* TEXT SHOWN
◆ ◆ ◆

Tuesday, 7 May 2024

'Joy' the English Cocker Spaniel

 

Joy, the last dog of the Romanovs

King George V of Britain did help some of the Romanovs to escape from Russia but he refused asylum to the Tsar and his family. He thought it could be politically damaging to the House of Windsor if they came to stay in Britain. The Tsar wasn't popular and he was married to a German. He sent HMS Marlborough to evacuate his aunt, Empress Dowager Maria Feodorovna, the mother of Tsar Nicholas, from the Crimea in April 1919. She left the Crimea with 17 other Romanovs including her daughter, Grand Duchess Xenia and five of Xenia's sons as well as six dogs and a canary.

What happened in the Ipatiev House in Yekaterinburg, must have been terrible for the victims. They say the Tsar died instantly shot in the head. Many of the others were shot and bayonetted. The Bolshevik assassination squad didn't only murder the Tsar and his family, they also killed their domestic servants. The court physician, Eugene Botkin, was killed along with their chambermaid Anna Demidova, their cook, Ivan Kharitonov and their footman, Alexei Trupp. The only thing the Bolsheviks spared, was the family's English Cocker Spaniel, called Joy.

The assassination squad was led by the Jewish Chekist (secret policeman), called Yakov Yurovsky. They say that a revolution devours its own. Yurovsky is said to have died, in great pain, following health problems arising from a duodenal or peptic ulcer. He'd been hospitalised and unexpectedly transferred to the Kremlin Hospital, which was off limits to most Soviet citizens. It has been claimed by the Russian historian Edvard Radzinsky, that Yurovsky was poisoned by the NKVD shortly before his death in August 1938. It has also been alleged that he was denied adequate medical treatment. That same year, Yurovsky's daughter Rimma, was arrested for being a Trotskyist and deported to the gulag. Her arrest also had a severe impact on his health. His death and the arrest of his daughter, occurred during what is called Stalin's Great purge, which also saw many of Yurovsky's Ural comrades being arrested and executed. In 1952, Yurovsky's son, Alexander, who was a Real Admiral in the Soviet Navy was also arrested, but was released a year after Joseph Stalin's death.

◆ ◆ ◆

* RECORD EXTRACTS
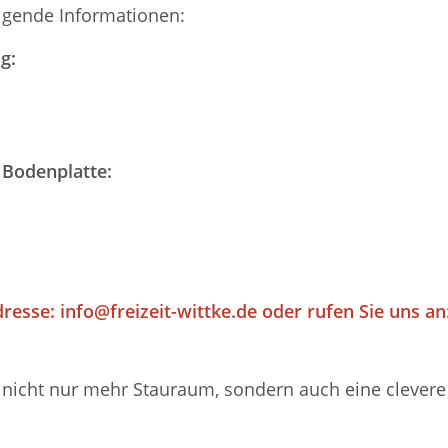
olgende Informationen:
g:
 Bodenplatte:
dresse:
info@freizeit-wittke.de
oder rufen Sie uns an:
nicht nur mehr Stauraum, sondern auch eine clevere M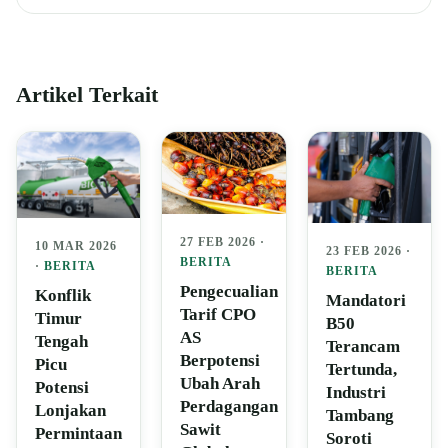
Artikel Terkait
27 FEB 2026 ·
10 MAR 2026
23 FEB 2026 ·
BERITA
·
BERITA
BERITA
Pengecualian
Konflik
Mandatori
Tarif CPO
Timur
B50
AS
Tengah
Terancam
Berpotensi
Picu
Tertunda,
Ubah Arah
Potensi
Industri
Perdagangan
Lonjakan
Tambang
Sawit
Permintaan
Soroti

◆ ◆ ◆

* PROBLEM DESCRIPTION
Please reproduce the Romanov dog text from the words "What happened in" through "Spaniel, called Joy.", swapping "chambermaid" for "maid".

* WRITTEN ANSWER
What happened in the Ipatiev House in Yekaterinburg, must have been terrible for the victims. They say the Tsar died instantly shot in the head. Many of the others were shot and bayonetted. The Bolshevik assassination squad didn't only murder the Tsar and his family, they also killed their domestic servants. The court physician, Eugene Botkin, was killed along with their maid Anna Demidova, their cook, Ivan Kharitonov and their footman, Alexei Trupp. The only thing the Bolsheviks spared, was the family's English Cocker Spaniel, called Joy.